- Recorded data -
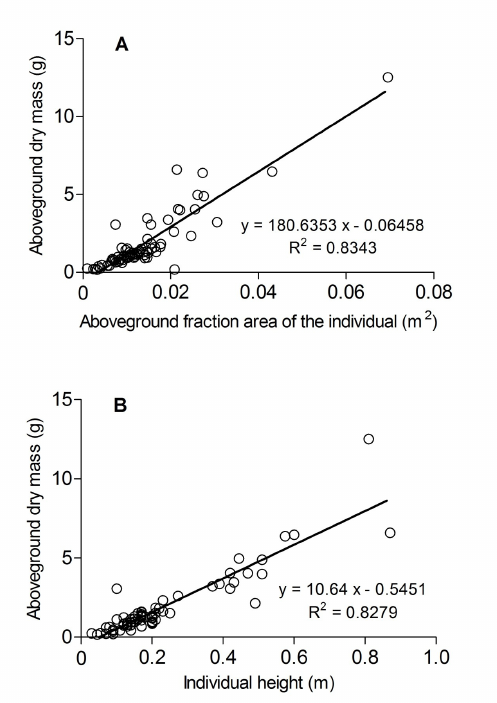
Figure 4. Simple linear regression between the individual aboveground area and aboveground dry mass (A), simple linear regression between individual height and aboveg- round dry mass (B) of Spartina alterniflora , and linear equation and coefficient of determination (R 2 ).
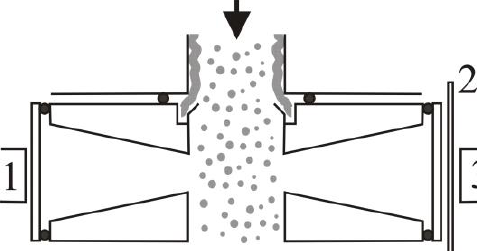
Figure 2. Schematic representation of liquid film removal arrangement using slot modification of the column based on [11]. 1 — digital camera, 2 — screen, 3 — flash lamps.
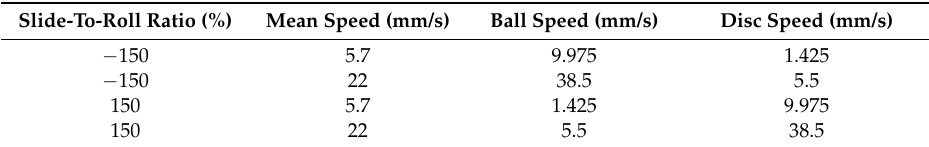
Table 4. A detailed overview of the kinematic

- Problem -
Find each line of the data above that holds the word "Figure", then copy it.

- Completed task -
Figure 4. Simple linear regression between the individual aboveground area and aboveground dry mass (A), simple linear regression between individual height and aboveg- round dry mass (B) of Spartina alterniflora , and linear equation and coefficient of determination (R 2 ).
Figure 2. Schematic representation of liquid film removal arrangement using slot modification of the column based on [11]. 1 — digital camera, 2 — screen, 3 — flash lamps.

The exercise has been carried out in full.